I have been together with my partner that is in prison for 2 going on 3 years now, and it seems like this year has been the very hardest year of all. My man seems to be over the top jealous , he gets very mad whenever i miss a call and every time we speak our conversations are boring and silent.. i am mainly the one speaking. I am getting very tired of having to deal with the stress that if i don't answer a call or place him on hold for a couple seconds, i get accused of doing something i have not done and alot more other things as well. Sometimes i feels like maybe i should just let go, what should i do ladies?
—Guest Guest- Bloomy

Engaged

So there's this man that ive been in love with at first sight just new he was going to be mine and i went threw break ups n make ups with his for the last 3yrs and 2 yrs ago he got arrested and has been in prison the last 2 yrs and here it comes me visiting him 11 hrs away and he proposes i was in total shock and i said yes his mother was there n i just new this was what ive been waiting for but am i makeing the right decision he gets to a half way house around the end of 2015 and gets the end of 2016 i luv him so much and want to be able to go threw all this with him and i just need some guidance on am i doing the right thing some one please give me ur advice ive been reading all ur stories and need some input on what u guys think...
—frankiehun

One Day at A Time

My husband and I were together 16 years before his incarceration. I can't predict the future. His 2-7 yr sentence is sure but my life on the outside isn't. I take it one day at a time, living my life. The only promise I made was that I would not divorce him while he was inside. We are both going through changes that will affect who we are. The relationship would have ended sooner than later had this not happened. I'm currently facing the decision as to whether or not I want to be part of his "home plan". The personal rights that I'm expected to give up in my own home so that he can stay here doesn't sit well with me. I'm not willing to accept any responsibility for his bad choices. He didn't think of me when instead of coming home to his wife after work he went to the bar, drove drunk and seriously injured someone. Saving his life could very well be the demise of this relationship.
—Guest SYK

Prison Wife

Im Amy and my Husband's name is Tommy!We just got married on March 27th! Hes my best friend and missing puzzle piece n this crazy life!I just wanted to say no relationship is perfect whether u r inside those walls or out here on the streets.A real relationship takes work and requires 2 ppl who truly love 1 another and refuse to give up no matter what life throws at them!
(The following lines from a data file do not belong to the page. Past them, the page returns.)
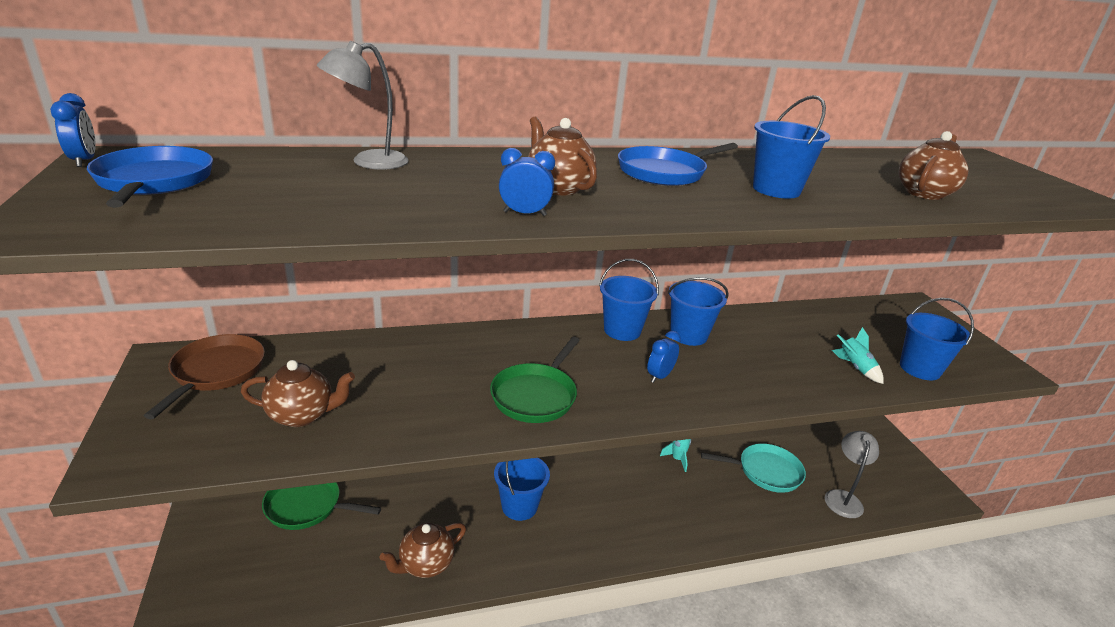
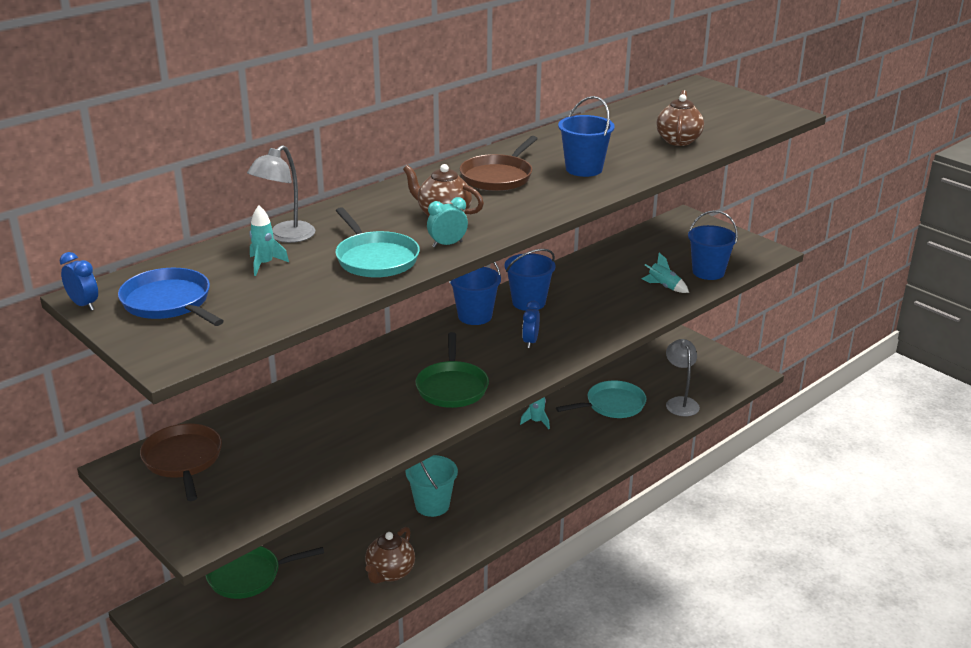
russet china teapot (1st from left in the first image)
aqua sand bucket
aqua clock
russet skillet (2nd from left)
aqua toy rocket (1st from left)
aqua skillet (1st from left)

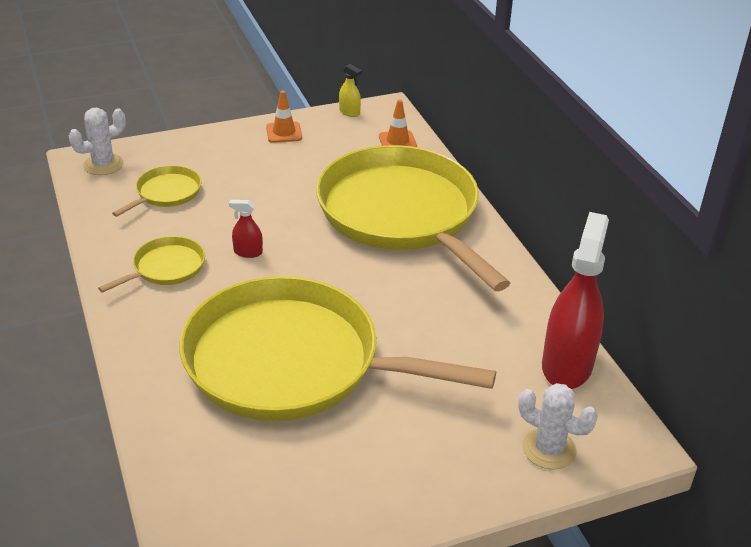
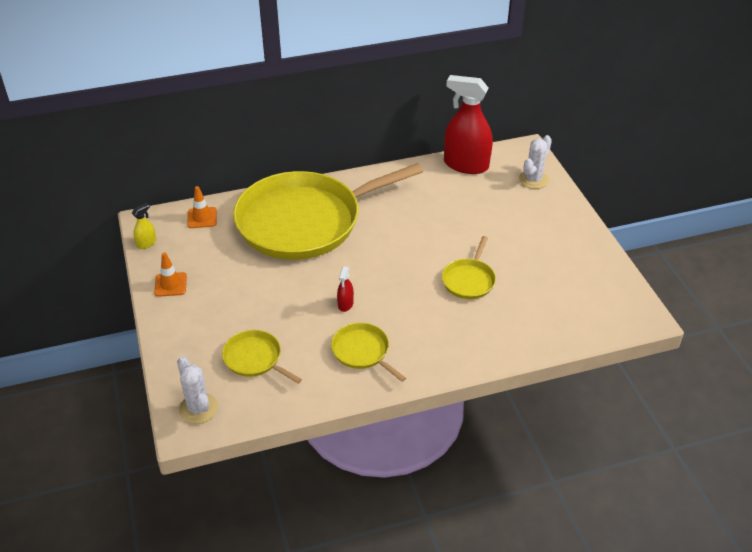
bright yellow skillet (4th from left)

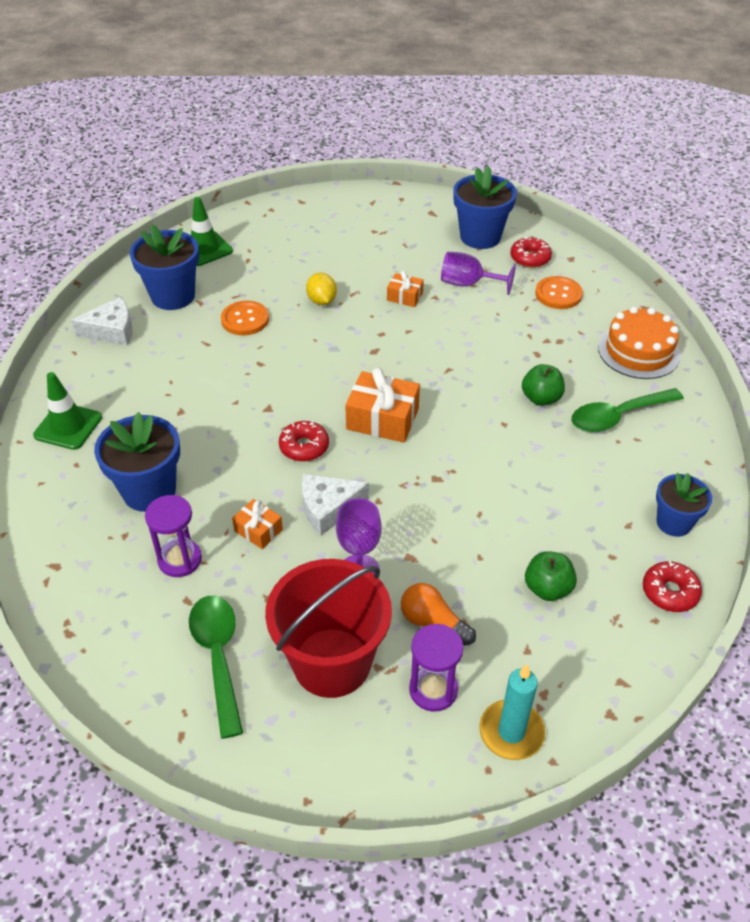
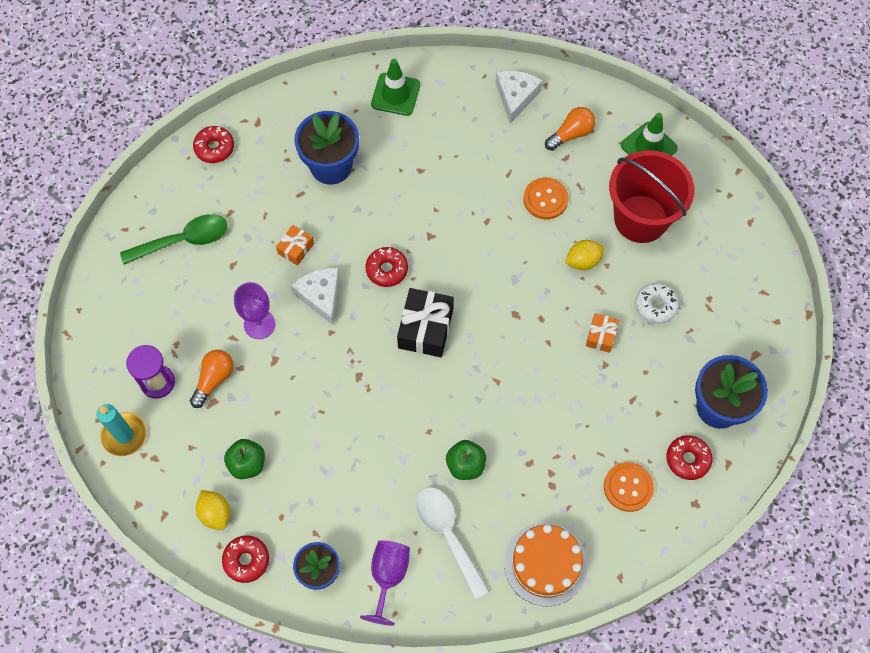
snow-white piece of cheese (2nd from left)
orange bulb (2nd from left)
royal purple hourglass (1st from left in the first image)
crimson sand bucket
jet-black gift
royal purple wine glass (2nd from left)
snow-white teaspoon
crimson doughnut (1st from left)
bright yellow toy lemon (1st from left)
snow-white doughnut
My husband has been down for 14 yrs and has 6 yrs left to serve!He'll be home n 2020!This is his 1st marriage and my 2nd! Im not new to the prison system because my ex husband has a long history of going n and out of prison.Anyways, Tommy and I have a cosmic connection.And hes not like any guy that I've ever been with before.He makes me feel loved, wanted, desired and beautiful!I cant imagine my life without him!Yes its not an ideal situation but giving up isnt an option! It takes a strong woman to be a prison wife!